Shambhudan preserved the ancient relics in his house and also sent many relics to Kutch University. He collected some beads, pottery shards, and artefacts from the Dholavira site and went to the curator of Kutch Museum in Bhuj and reported the site to the Archaeological Survey of India (Archaeology Department).

Gadhvi also published the news of the discovery in Kutchmitra at Bhuj to garner official support from the government.

== Excavation ==
Due to the continued efforts of Shambhudan Gadhvi, excavation work finally began in 1990 and lasted until 2005. The government of India started research in Kotda. Under the observation of Ravindra Singh Bist, in around three years, they found a town. It revealed a city that had a citadel, an intermediate city, a lower town, fresh water reservoirs, underground sewage pipes, bead-making workshops, copper smelters, etc.

R. S. Bisht was the first ASI official to visit the site in the mid-1980s. By that time, Gadhvi had the backyard of his house laden with artifacts, ceramics, and structural members from the site. Gadhvi has been an important collaborator with RS Bisht in the late 1980s, when extensive exploration work was underway in the area to map the settlement of Khadir Island, where Dholavira is located. Shambhudan also contacted people in other villages to help ASI discover more sites.

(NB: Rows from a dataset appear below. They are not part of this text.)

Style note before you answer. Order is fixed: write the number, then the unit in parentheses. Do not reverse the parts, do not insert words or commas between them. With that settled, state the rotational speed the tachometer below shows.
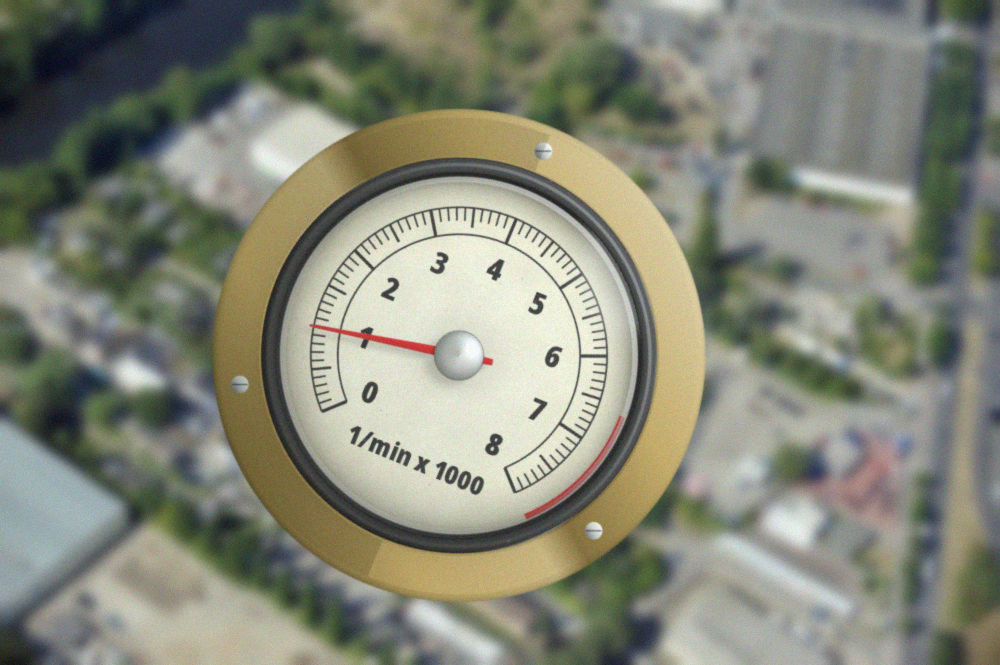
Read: 1000 (rpm)
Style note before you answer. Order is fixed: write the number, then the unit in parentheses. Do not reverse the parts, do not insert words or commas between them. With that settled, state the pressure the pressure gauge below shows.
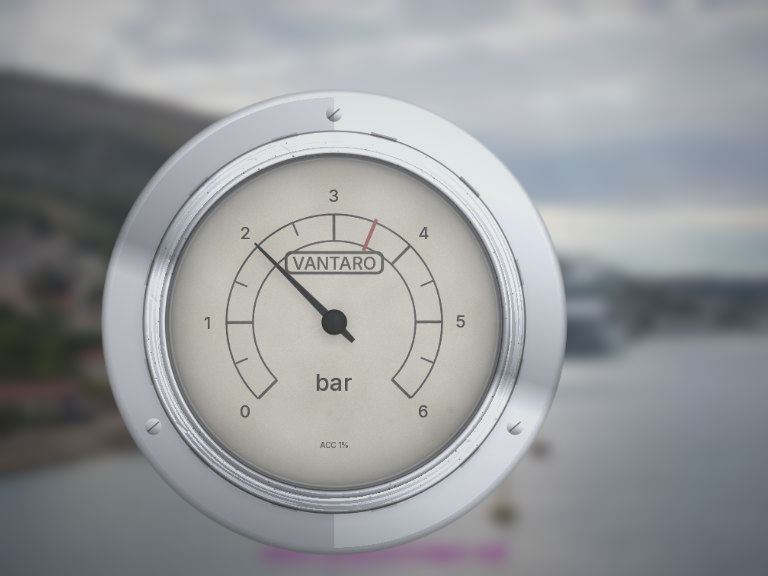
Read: 2 (bar)
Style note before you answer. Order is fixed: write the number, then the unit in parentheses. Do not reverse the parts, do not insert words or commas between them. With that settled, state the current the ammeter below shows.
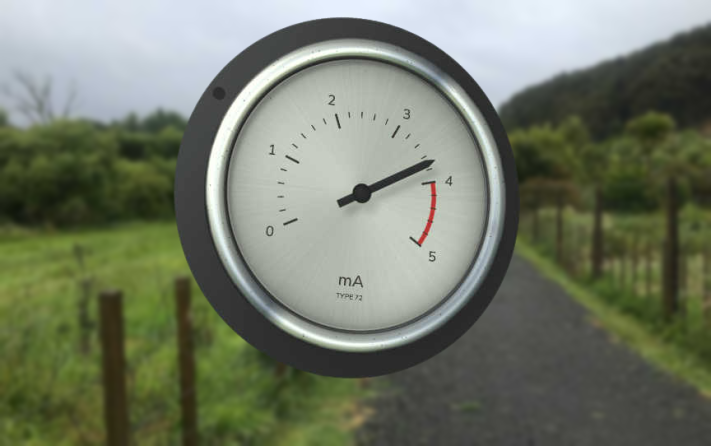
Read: 3.7 (mA)
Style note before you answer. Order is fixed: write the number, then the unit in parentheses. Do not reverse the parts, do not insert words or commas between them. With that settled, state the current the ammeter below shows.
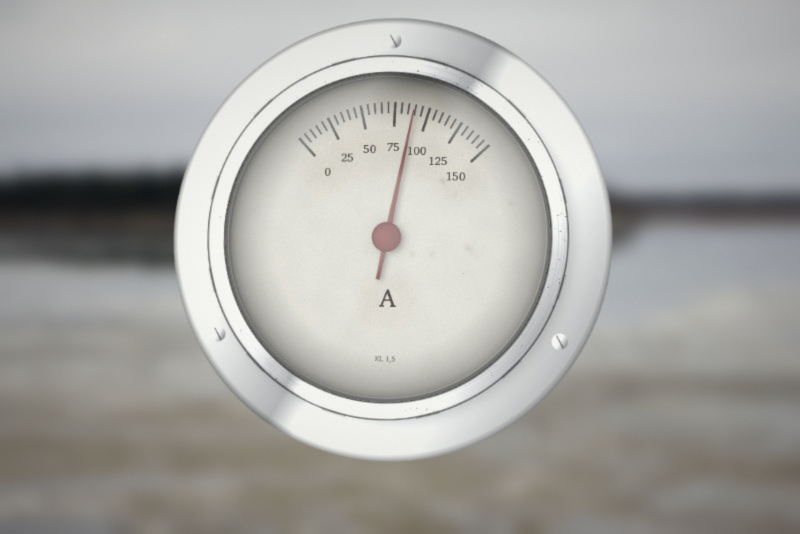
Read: 90 (A)
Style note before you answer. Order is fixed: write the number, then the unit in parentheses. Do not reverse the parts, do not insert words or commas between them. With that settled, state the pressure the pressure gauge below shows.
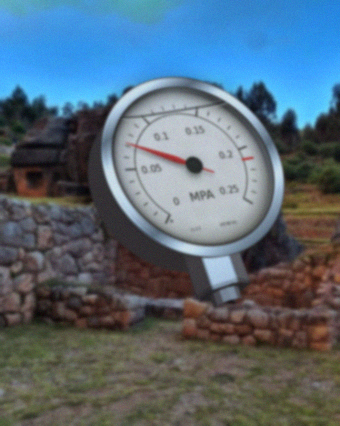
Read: 0.07 (MPa)
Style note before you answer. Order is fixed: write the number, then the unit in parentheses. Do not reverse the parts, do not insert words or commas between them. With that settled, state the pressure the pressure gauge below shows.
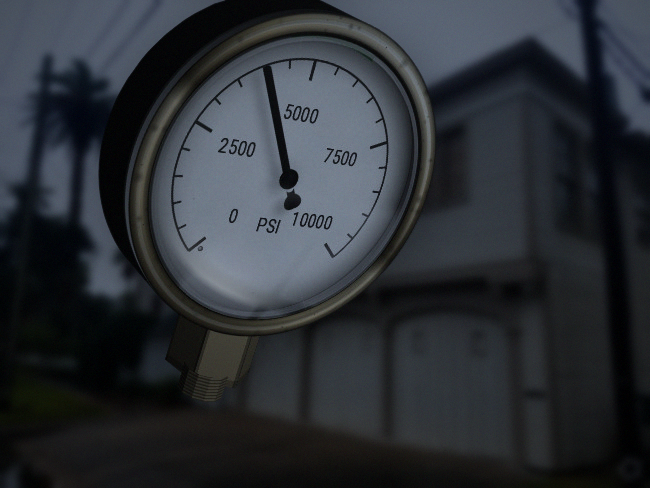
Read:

Once the excavation work began in 1990, Gadhvi assisted the ASI to set up the camp and recruit laborers from the village of Dholavira for the first season of excavation.

== Recognition ==
Despite Shambhudan's efforts at bringing light to the discovery of Dholavira, his work remained unacknowledged by the state government and the ASI. The credit of the discovery of Dholavira was instead given to J. P. Joshi.